Sheinbaum’s 2026 budget attempts to keep in place these protections while also chiseling away at the national debt—a national debt which, mind you, costs her country in over $80B in interest for this year so far.

Comment of the week 🗣️

An Instagram commenter on our chart about Brazil’s untapped mineral wealth claims

“Rare earth mining will remain illegal…until it is handed over to foreigners at a negligible price.”

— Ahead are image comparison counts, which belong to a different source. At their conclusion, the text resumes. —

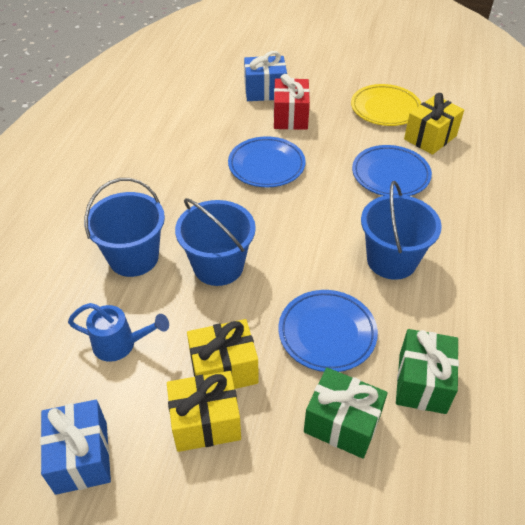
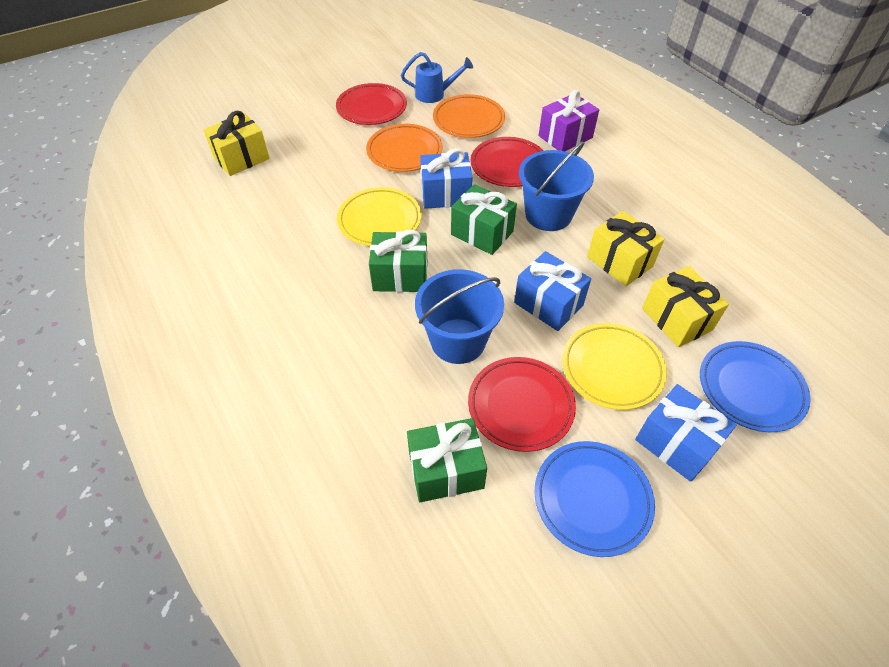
blue bucket: 3 -> 2
blue gift: 2 -> 3
blue plate: 3 -> 2
green gift: 2 -> 3
orange plate: 0 -> 2
purple gift: 0 -> 1
red gift: 1 -> 0
red plate: 0 -> 3
yellow plate: 1 -> 2

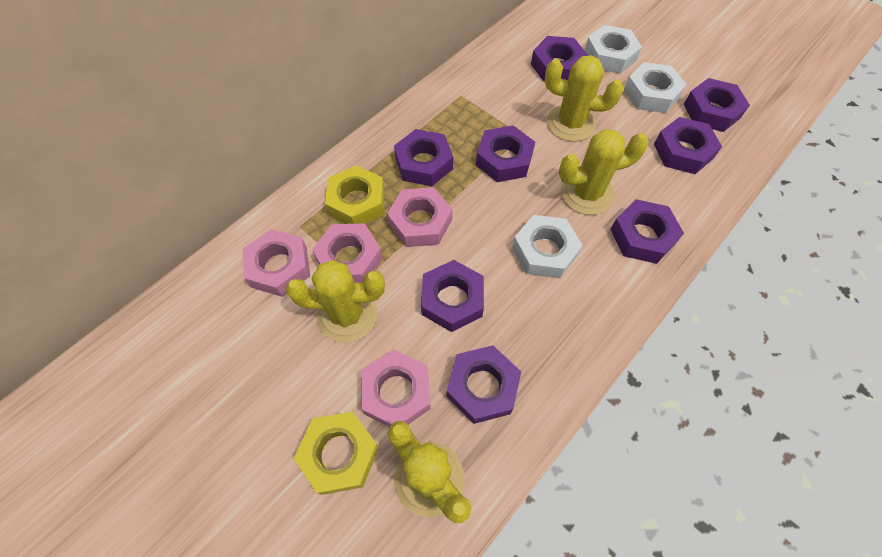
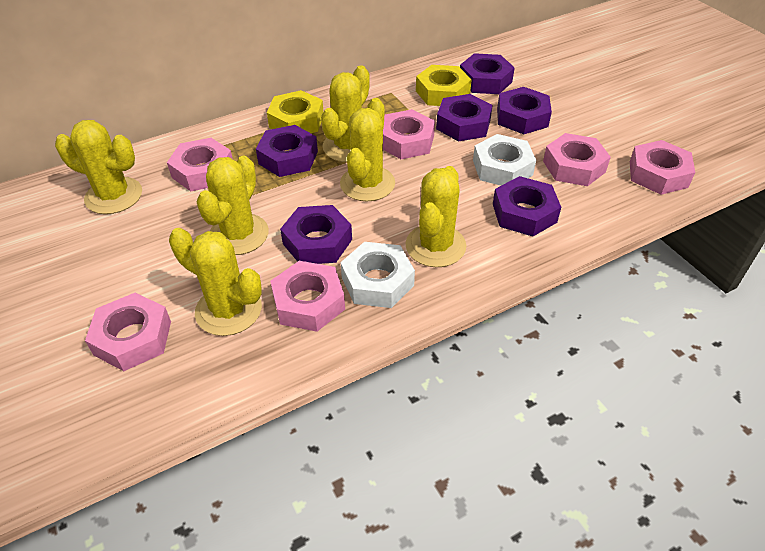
pink nut: 4 -> 6
purple nut: 8 -> 6
white nut: 3 -> 2
yellow cactus: 4 -> 6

Screenshot of a social media post by user icarode.carvalho describing how his great-uncle, Édson de Carvalho, helped discover and extract oil in Brazil, petitioned the Brazilian government to drill wells, was blocked when the government shut down the well and arrested workers, and allegedly received money from England not to drill. The post concludes that history repeats itself and claims rare earth mining will stay illegal and untouched until it is cheaply handed to foreigners through funding, corruption, NGOs, and private contracts.